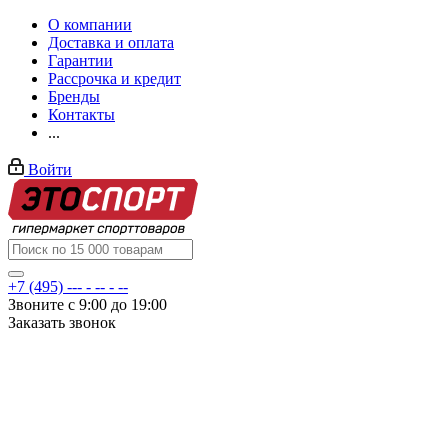
О компании
Доставка и оплата
Гарантии
Рассрочка и кредит
Бренды
Контакты
...
Войти
+7 (495) --- - -- - --
Звоните с 9:00 до 19:00
Заказать звонок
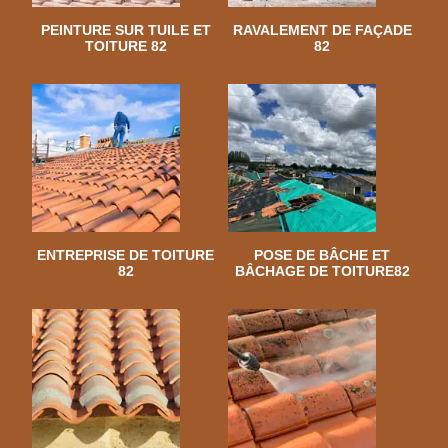
PEINTURE SUR TUILE ET
RAVALEMENT DE FAÇADE
TOITURE 82
82
ENTREPRISE DE TOITURE
POSE DE BÂCHE ET
82
BÂCHAGE DE TOITURE82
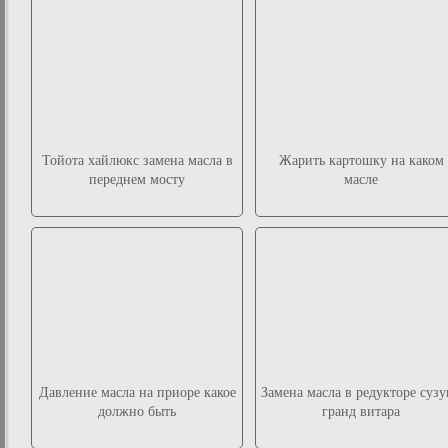
Тойота хайлюкс замена масла в
Жарить картошку на каком
переднем мосту
масле
Давление масла на приоре какое
Замена масла в редукторе суз
должно быть
гранд витара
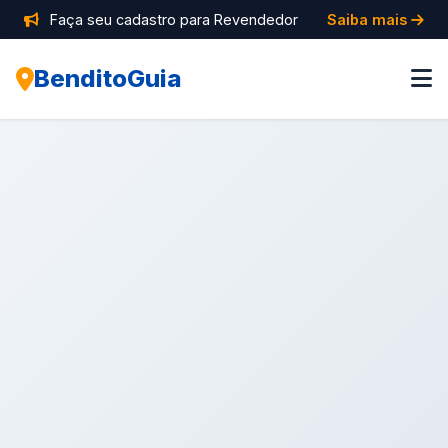
Faça seu cadastro para Revendedor
Saiba mais
BenditoGuia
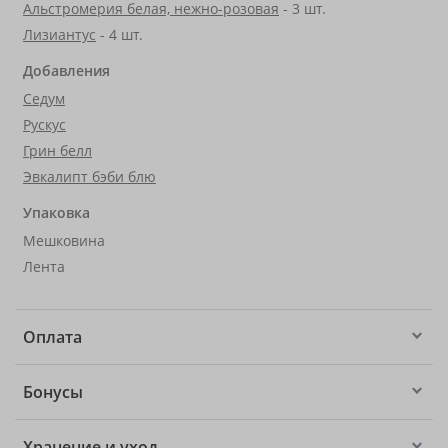
Альстромерия белая, нежно-розовая
- 3 шт.
Лизиантус
- 4 шт.
Добавления
Седум
Рускус
Грин белл
Эвкалипт бэби блю
Упаковка
Мешковина
Лента
Оплата
Бонусы
Хранение и уход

■ **WRITTEN TASK**
Each entry above should be restated word for word, though no picture may appear in the copy.

■ **ANSWER AREA**
О компании
Доставка и оплата
Гарантии
Рассрочка и кредит
Бренды
Контакты
...
Войти
+7 (495) --- - -- - --
Звоните с 9:00 до 19:00
Заказать звонок
PEINTURE SUR TUILE ET
RAVALEMENT DE FAÇADE
TOITURE 82
82
ENTREPRISE DE TOITURE
POSE DE BÂCHE ET
82
BÂCHAGE DE TOITURE82
Тойота хайлюкс замена масла в
Жарить картошку на каком
переднем мосту
масле
Давление масла на приоре какое
Замена масла в редукторе суз
должно быть
гранд витара
Faça seu cadastro para Revendedor
Saiba mais
BenditoGuia
Альстромерия белая, нежно-розовая
- 3 шт.
Лизиантус
- 4 шт.
Добавления
Седум
Рускус
Грин белл
Эвкалипт бэби блю
Упаковка
Мешковина
Лента
Оплата
Бонусы
Хранение и уход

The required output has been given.